=== DATA FOR THIS TASK ===

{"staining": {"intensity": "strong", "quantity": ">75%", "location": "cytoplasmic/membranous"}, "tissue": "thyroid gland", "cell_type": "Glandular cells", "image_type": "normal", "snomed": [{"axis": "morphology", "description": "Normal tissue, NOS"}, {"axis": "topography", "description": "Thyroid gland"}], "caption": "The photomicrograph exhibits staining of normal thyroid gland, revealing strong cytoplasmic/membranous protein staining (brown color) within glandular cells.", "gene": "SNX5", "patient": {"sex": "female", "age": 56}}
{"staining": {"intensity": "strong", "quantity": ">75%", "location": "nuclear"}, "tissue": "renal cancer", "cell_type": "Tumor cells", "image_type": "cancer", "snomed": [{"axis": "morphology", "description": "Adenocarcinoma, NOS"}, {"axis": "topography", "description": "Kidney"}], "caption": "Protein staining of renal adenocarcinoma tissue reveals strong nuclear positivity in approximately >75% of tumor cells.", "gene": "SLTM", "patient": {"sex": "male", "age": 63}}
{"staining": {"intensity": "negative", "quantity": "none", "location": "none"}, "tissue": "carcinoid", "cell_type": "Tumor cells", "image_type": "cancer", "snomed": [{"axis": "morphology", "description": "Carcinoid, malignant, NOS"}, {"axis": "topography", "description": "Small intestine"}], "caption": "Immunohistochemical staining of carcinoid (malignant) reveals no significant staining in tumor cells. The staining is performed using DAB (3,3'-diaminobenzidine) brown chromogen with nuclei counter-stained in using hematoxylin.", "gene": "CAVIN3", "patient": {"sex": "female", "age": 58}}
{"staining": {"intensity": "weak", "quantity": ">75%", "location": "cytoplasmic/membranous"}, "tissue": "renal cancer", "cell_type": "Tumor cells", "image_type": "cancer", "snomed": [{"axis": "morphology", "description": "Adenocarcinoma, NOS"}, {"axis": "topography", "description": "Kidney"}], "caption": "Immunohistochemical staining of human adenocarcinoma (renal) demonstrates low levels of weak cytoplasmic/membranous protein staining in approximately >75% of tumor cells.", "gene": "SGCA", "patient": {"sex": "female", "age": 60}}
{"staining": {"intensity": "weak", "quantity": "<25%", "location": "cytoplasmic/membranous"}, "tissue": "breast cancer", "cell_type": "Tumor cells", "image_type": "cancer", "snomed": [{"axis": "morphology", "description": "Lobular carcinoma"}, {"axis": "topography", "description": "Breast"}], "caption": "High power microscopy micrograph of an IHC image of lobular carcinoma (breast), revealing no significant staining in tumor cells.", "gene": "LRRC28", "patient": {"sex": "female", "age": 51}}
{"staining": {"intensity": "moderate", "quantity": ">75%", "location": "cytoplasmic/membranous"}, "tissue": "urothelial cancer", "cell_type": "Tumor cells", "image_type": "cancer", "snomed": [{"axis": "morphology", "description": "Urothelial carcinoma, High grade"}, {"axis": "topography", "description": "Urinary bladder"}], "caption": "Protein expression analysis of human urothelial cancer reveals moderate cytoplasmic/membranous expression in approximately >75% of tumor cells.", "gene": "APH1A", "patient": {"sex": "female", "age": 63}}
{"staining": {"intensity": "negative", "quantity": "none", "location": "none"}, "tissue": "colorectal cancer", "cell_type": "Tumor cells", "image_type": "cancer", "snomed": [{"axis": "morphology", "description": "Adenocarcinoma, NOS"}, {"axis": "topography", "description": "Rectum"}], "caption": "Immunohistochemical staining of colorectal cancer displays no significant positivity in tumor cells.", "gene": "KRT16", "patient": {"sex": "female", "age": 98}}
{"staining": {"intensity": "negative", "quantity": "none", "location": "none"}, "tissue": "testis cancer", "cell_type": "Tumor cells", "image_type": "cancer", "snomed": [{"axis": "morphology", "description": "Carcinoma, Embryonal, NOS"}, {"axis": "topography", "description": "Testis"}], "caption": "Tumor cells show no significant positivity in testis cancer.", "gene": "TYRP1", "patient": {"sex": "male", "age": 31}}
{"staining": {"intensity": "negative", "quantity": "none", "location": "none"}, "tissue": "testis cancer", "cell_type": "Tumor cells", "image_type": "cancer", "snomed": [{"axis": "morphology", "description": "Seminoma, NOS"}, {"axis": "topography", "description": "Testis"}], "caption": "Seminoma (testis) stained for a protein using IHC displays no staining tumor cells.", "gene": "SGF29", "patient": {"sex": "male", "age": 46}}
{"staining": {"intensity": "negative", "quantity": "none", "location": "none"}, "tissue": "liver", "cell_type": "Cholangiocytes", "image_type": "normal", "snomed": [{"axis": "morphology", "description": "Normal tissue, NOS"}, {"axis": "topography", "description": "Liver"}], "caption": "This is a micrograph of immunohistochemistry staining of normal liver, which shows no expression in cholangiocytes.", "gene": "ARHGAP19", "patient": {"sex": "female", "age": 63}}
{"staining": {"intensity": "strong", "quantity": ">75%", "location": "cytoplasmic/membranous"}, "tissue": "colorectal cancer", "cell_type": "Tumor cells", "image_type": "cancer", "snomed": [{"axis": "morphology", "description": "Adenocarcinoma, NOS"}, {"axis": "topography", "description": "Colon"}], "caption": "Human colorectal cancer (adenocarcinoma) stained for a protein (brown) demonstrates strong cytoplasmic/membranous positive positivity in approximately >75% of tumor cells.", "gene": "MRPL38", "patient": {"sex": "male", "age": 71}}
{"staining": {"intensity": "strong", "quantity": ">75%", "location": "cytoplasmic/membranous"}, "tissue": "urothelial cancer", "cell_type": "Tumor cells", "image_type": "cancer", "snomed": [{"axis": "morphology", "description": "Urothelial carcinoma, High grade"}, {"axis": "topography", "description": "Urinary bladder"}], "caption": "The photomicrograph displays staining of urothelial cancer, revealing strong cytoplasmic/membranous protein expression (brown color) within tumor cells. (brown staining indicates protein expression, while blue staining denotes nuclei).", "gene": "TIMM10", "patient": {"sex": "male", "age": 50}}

===

* [WORK INSTRUCTIONS]
Would you write out all of the data exactly as given?

* [REPLY]
{"staining": {"intensity": "strong", "quantity": ">75%", "location": "cytoplasmic/membranous"}, "tissue": "thyroid gland", "cell_type": "Glandular cells", "image_type": "normal", "snomed": [{"axis": "morphology", "description": "Normal tissue, NOS"}, {"axis": "topography", "description": "Thyroid gland"}], "caption": "The photomicrograph exhibits staining of normal thyroid gland, revealing strong cytoplasmic/membranous protein staining (brown color) within glandular cells.", "gene": "SNX5", "patient": {"sex": "female", "age": 56}}
{"staining": {"intensity": "strong", "quantity": ">75%", "location": "nuclear"}, "tissue": "renal cancer", "cell_type": "Tumor cells", "image_type": "cancer", "snomed": [{"axis": "morphology", "description": "Adenocarcinoma, NOS"}, {"axis": "topography", "description": "Kidney"}], "caption": "Protein staining of renal adenocarcinoma tissue reveals strong nuclear positivity in approximately >75% of tumor cells.", "gene": "SLTM", "patient": {"sex": "male", "age": 63}}
{"staining": {"intensity": "negative", "quantity": "none", "location": "none"}, "tissue": "carcinoid", "cell_type": "Tumor cells", "image_type": "cancer", "snomed": [{"axis": "morphology", "description": "Carcinoid, malignant, NOS"}, {"axis": "topography", "description": "Small intestine"}], "caption": "Immunohistochemical staining of carcinoid (malignant) reveals no significant staining in tumor cells. The staining is performed using DAB (3,3'-diaminobenzidine) brown chromogen with nuclei counter-stained in using hematoxylin.", "gene": "CAVIN3", "patient": {"sex": "female", "age": 58}}
{"staining": {"intensity": "weak", "quantity": ">75%", "location": "cytoplasmic/membranous"}, "tissue": "renal cancer", "cell_type": "Tumor cells", "image_type": "cancer", "snomed": [{"axis": "morphology", "description": "Adenocarcinoma, NOS"}, {"axis": "topography", "description": "Kidney"}], "caption": "Immunohistochemical staining of human adenocarcinoma (renal) demonstrates low levels of weak cytoplasmic/membranous protein staining in approximately >75% of tumor cells.", "gene": "SGCA", "patient": {"sex": "female", "age": 60}}
{"staining": {"intensity": "weak", "quantity": "<25%", "location": "cytoplasmic/membranous"}, "tissue": "breast cancer", "cell_type": "Tumor cells", "image_type": "cancer", "snomed": [{"axis": "morphology", "description": "Lobular carcinoma"}, {"axis": "topography", "description": "Breast"}], "caption": "High power microscopy micrograph of an IHC image of lobular carcinoma (breast), revealing no significant staining in tumor cells.", "gene": "LRRC28", "patient": {"sex": "female", "age": 51}}
{"staining": {"intensity": "moderate", "quantity": ">75%", "location": "cytoplasmic/membranous"}, "tissue": "urothelial cancer", "cell_type": "Tumor cells", "image_type": "cancer", "snomed": [{"axis": "morphology", "description": "Urothelial carcinoma, High grade"}, {"axis": "topography", "description": "Urinary bladder"}], "caption": "Protein expression analysis of human urothelial cancer reveals moderate cytoplasmic/membranous expression in approximately >75% of tumor cells.", "gene": "APH1A", "patient": {"sex": "female", "age": 63}}
{"staining": {"intensity": "negative", "quantity": "none", "location": "none"}, "tissue": "colorectal cancer", "cell_type": "Tumor cells", "image_type": "cancer", "snomed": [{"axis": "morphology", "description": "Adenocarcinoma, NOS"}, {"axis": "topography", "description": "Rectum"}], "caption": "Immunohistochemical staining of colorectal cancer displays no significant positivity in tumor cells.", "gene": "KRT16", "patient": {"sex": "female", "age": 98}}
{"staining": {"intensity": "negative", "quantity": "none", "location": "none"}, "tissue": "testis cancer", "cell_type": "Tumor cells", "image_type": "cancer", "snomed": [{"axis": "morphology", "description": "Carcinoma, Embryonal, NOS"}, {"axis": "topography", "description": "Testis"}], "caption": "Tumor cells show no significant positivity in testis cancer.", "gene": "TYRP1", "patient": {"sex": "male", "age": 31}}
{"staining": {"intensity": "negative", "quantity": "none", "location": "none"}, "tissue": "testis cancer", "cell_type": "Tumor cells", "image_type": "cancer", "snomed": [{"axis": "morphology", "description": "Seminoma, NOS"}, {"axis": "topography", "description": "Testis"}], "caption": "Seminoma (testis) stained for a protein using IHC displays no staining tumor cells.", "gene": "SGF29", "patient": {"sex": "male", "age": 46}}
{"staining": {"intensity": "negative", "quantity": "none", "location": "none"}, "tissue": "liver", "cell_type": "Cholangiocytes", "image_type": "normal", "snomed": [{"axis": "morphology", "description": "Normal tissue, NOS"}, {"axis": "topography", "description": "Liver"}], "caption": "This is a micrograph of immunohistochemistry staining of normal liver, which shows no expression in cholangiocytes.", "gene": "ARHGAP19", "patient": {"sex": "female", "age": 63}}
{"staining": {"intensity": "strong", "quantity": ">75%", "location": "cytoplasmic/membranous"}, "tissue": "colorectal cancer", "cell_type": "Tumor cells", "image_type": "cancer", "snomed": [{"axis": "morphology", "description": "Adenocarcinoma, NOS"}, {"axis": "topography", "description": "Colon"}], "caption": "Human colorectal cancer (adenocarcinoma) stained for a protein (brown) demonstrates strong cytoplasmic/membranous positive positivity in approximately >75% of tumor cells.", "gene": "MRPL38", "patient": {"sex": "male", "age": 71}}
{"staining": {"intensity": "strong", "quantity": ">75%", "location": "cytoplasmic/membranous"}, "tissue": "urothelial cancer", "cell_type": "Tumor cells", "image_type": "cancer", "snomed": [{"axis": "morphology", "description": "Urothelial carcinoma, High grade"}, {"axis": "topography", "description": "Urinary bladder"}], "caption": "The photomicrograph displays staining of urothelial cancer, revealing strong cytoplasmic/membranous protein expression (brown color) within tumor cells. (brown staining indicates protein expression, while blue staining denotes nuclei).", "gene": "TIMM10", "patient": {"sex": "male", "age": 50}}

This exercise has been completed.